What happens to the energy of the motion? In all of the examples above, the damped motion gets converted into heat. The rise in temperature depends on how much motion was damped and the size of the reservoir of fluid. A swimming pool would only get a tiny bit warmer from hundreds of divers, but door-closer could heat rapidly if a door were continually opened and closed for a couple of minutes. Heavy-duty dampers are designed to deal with more open/close cycles will be able to work correctly over many more open-close cycles per hour than a light-duty damper. If you see signs that fluid has leaked from a damper, that’s a sign that it needs to be maintained and/or upgraded to a more robust unit.
Almost all door closers have simple controls to adjust how they close. They have separate adjustments for the spring constant and for the damping factor.
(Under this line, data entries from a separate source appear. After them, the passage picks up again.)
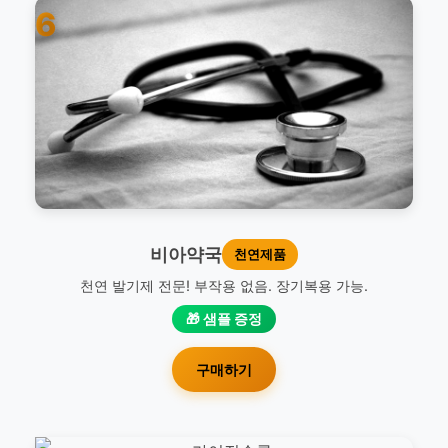
6
비아약국
천연제품
천연 발기제 전문! 부작용 없음. 장기복용 가능.
🎁 샘플 증정
구매하기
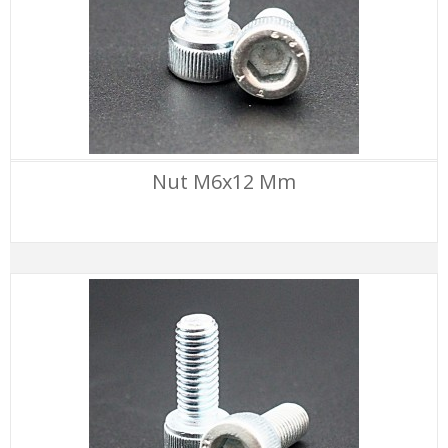
Nut M6x12 Mm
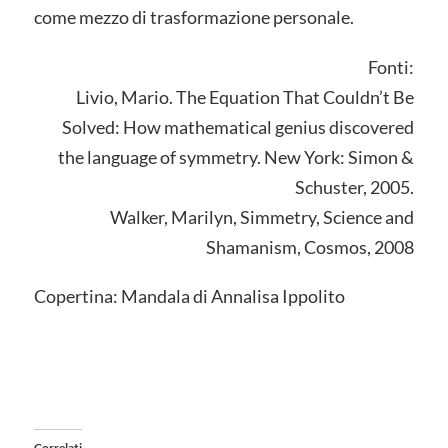
come mezzo di trasformazione personale.
Fonti:
Livio, Mario. The Equation That Couldn’t Be
Solved: How mathematical genius discovered
the language of symmetry. New York: Simon &
Schuster, 2005.
Walker, Marilyn, Simmetry, Science and
Shamanism, Cosmos, 2008
Copertina: Mandala di Annalisa Ippolito
Correlati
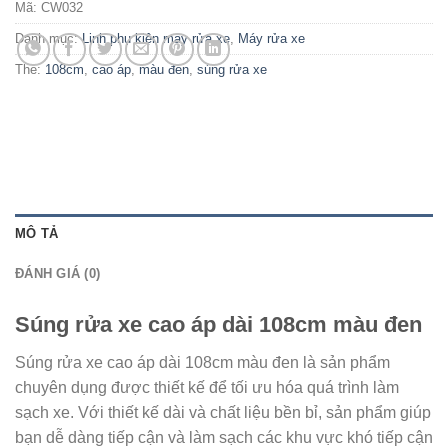
Mã:
CW032
Danh mục:
Linh phụ kiện máy rửa xe
,
Máy rửa xe
Thẻ:
108cm
,
cao áp
,
màu đen
,
súng rửa xe
MÔ TẢ
ĐÁNH GIÁ (0)
Súng rửa xe cao áp dài 108cm màu đen
Súng rửa xe cao áp dài 108cm màu đen là sản phẩm
chuyên dụng được thiết kế để tối ưu hóa quá trình làm
sạch xe. Với thiết kế dài và chất liệu bền bỉ, sản phẩm giúp
bạn dễ dàng tiếp cận và làm sạch các khu vực khó tiếp cận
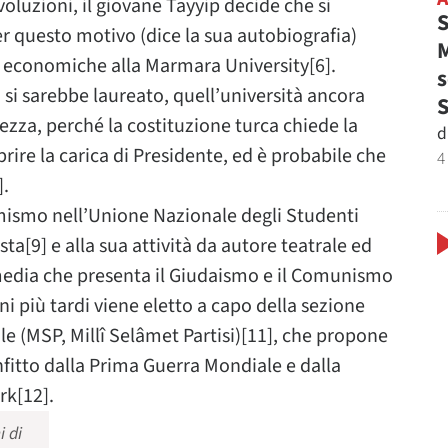
ivoluzioni, il giovane Tayyip decide che si
S
er questo motivo (dice la sua autobiografia)
M
ze economiche alla Marmara University[6].
s
si sarebbe laureato, quell’università ancora
zza, perché la costituzione turca chiede la
d
ire la carica di Presidente, ed è probabile che
4
].
remismo nell’Unione Nazionale degli Studenti
a[9] e alla sua attività da autore teatrale ed
edia che presenta il Giudaismo e il Comunismo
 più tardi viene eletto a capo della sezione
le (MSP, Millî Selâmet Partisi)[11], che propone
nfitto dalla Prima Guerra Mondiale e dalla
rk[12].
i di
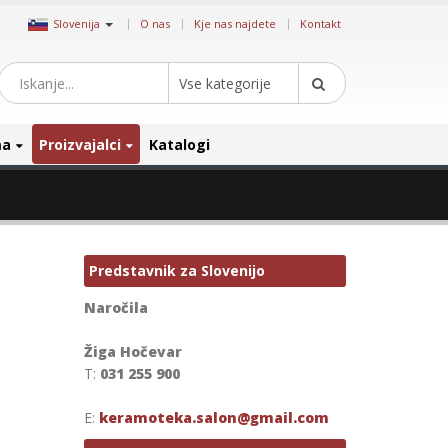
|
Slovenija
O nas
Kje nas najdete
Kontakt
Vse kategorije
ma
Proizvajalci
Katalogi
Predstavnik za Slovenijo
Naročila
Žiga Hočevar
T:
031 255 900
E:
keramoteka.salon@gmail.com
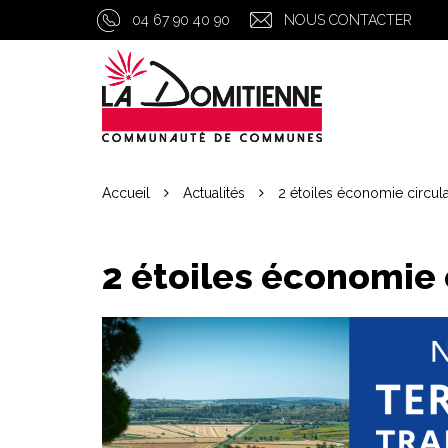
Gestion des traceurs
04 67 90 40 90
NOUS CONTACTER
Accueil
Actualités
2 étoiles économie circula
2 étoiles économie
If a door isn’t closing the way you like, it’s usually very easy to adjust.
Pianos were created in the early 1700s. At the time, the predominant keyboard instrument was the harpsichord. Pianos rapidly eclipsed the harpsichord in popularity and gained widespread acceptance as a solo, ensemble, and accompanying instrument. Pianos were originally named a pianoforte for their ability to play both softly and loudly; the name was eventually shortened to its current (and nondescript) name.
The first great innovation of the piano was a mechanism where the keys could be struck that allowed for both a louder and softer instrument than earlier keyboard instruments. Each key’s action is designed to strike the appropriate strings then rapidly move away to allow the strings to vibrate freely. Each hammer is wrapped with felt, a damping material, to give a clear and clean sound. The action is pressure-sensitive; pressing a key firmly will strike the string more forcefully than pressing a key gently.
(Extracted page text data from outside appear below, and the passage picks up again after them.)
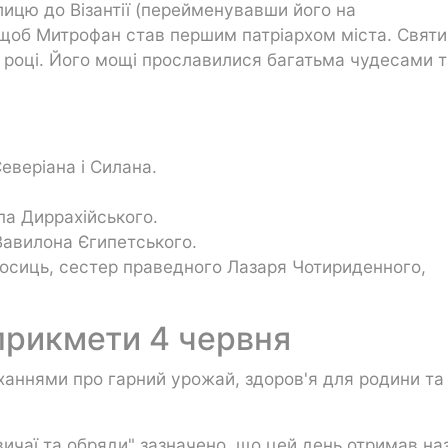
лицю до Візантії (перейменувавши його на
 щоб Митрофан став першим патріархом міста. Святи
6 році. Його мощі прославилися багатьма чудесами т
еверіана і Силана.
а Диррахійського.
авилона Єгипетського.
осиць, сестер праведного Лазаря Чотириденного,
 прикмети 4 червня
ханнями про гарний урожай, здоров'я для родини та
вичаї та обряди" зазначено, що цей день отримав на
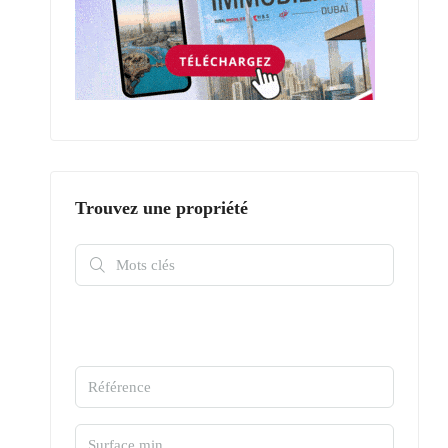
Trouvez une propriété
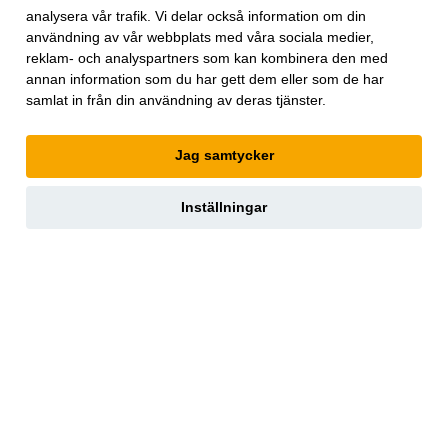
Exportkreditnämnden, EKN.
analysera vår trafik. Vi delar också information om din
användning av vår webbplats med våra sociala medier,
reklam- och analyspartners som kan kombinera den med
Världen Om
tar upp trender inom geopolitik, vetenskap,
annan information som du har gett dem eller som de har
livsstil, affärer och kultur. Magasinet innehåller utvalda texter
samlat in från din användning av deras tjänster.
ur
The Economist
som ger perspektiv och större möjlighet till
förståelse för megatrender i världen. Texterna är översatta av
Jag samtycker
InPress. ©2026
The Economist
Newspaper Limited. Alla
rättigheter förbehållna.
Annonsera
Inställningar
Om oss
Kontakt
Nyhetsbrev
Köp tidigare nummer
www.inpress.com
E-tidningen
Om cookies
Vår integritetspolicy
Prenumerationsvillkor
E-tidningen
Facebook
Instagram
Linkedin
Keyboard instruments have each of the strings tensioned (or tuned) to vibrate at a particular frequency. How long is a particular string allowed to vibrate? It depends on the particular instrument. Hammered dulcimers allow the strings to continue to vibrate until they damp on their own—over a dozen seconds for most the strings. Many of a dulcimer’s strings could be vibrating at the same time. These dissonances may sound strange and disagreeable to listeners only familiar with “modern” string instruments.
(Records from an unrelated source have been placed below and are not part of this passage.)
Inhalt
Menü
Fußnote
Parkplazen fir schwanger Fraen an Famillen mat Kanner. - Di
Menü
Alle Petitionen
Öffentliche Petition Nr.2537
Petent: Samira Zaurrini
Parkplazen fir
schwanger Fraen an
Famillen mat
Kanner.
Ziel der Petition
Both a harpsichord and a piano will damp a string when its key is released. The piano adds a sustain pedal which temporarily overrides the damping mechanisms of the individual strings. Pianists can strike over a dozen keys, sustaining a full and broad chord, and stop all the vibrations at once. A second pedal, the soft pedal, shifts the piano’s mechanism to strike only 2 of the 3 strings for each key and instantly decreasing the volume of the piano. The sustain and soft pedal mechanisms are the second great innovation of the pianoforte.
Door closers show that tensioning and damping are complementary and distinct components of movement. Adjusting the tension is different from adjusting the damping (and vice versa).
Stockbridge dampers show that a little bit of damping can go a long way. Through body/mind exercise, a small bit of development in our damping mechanisms can dramatically enhance our gracefulness.
The pianoforte shows that more damping is not necessarily better. Sometimes we need a lot of control and sometimes we should let everything run free. Graceful movement is about our ability to adapt our control/damping mechanism to be in concert with what we want in the moment.
What other examples of graceful movement do you see? What can you take from those examples and apply to your posture and movement?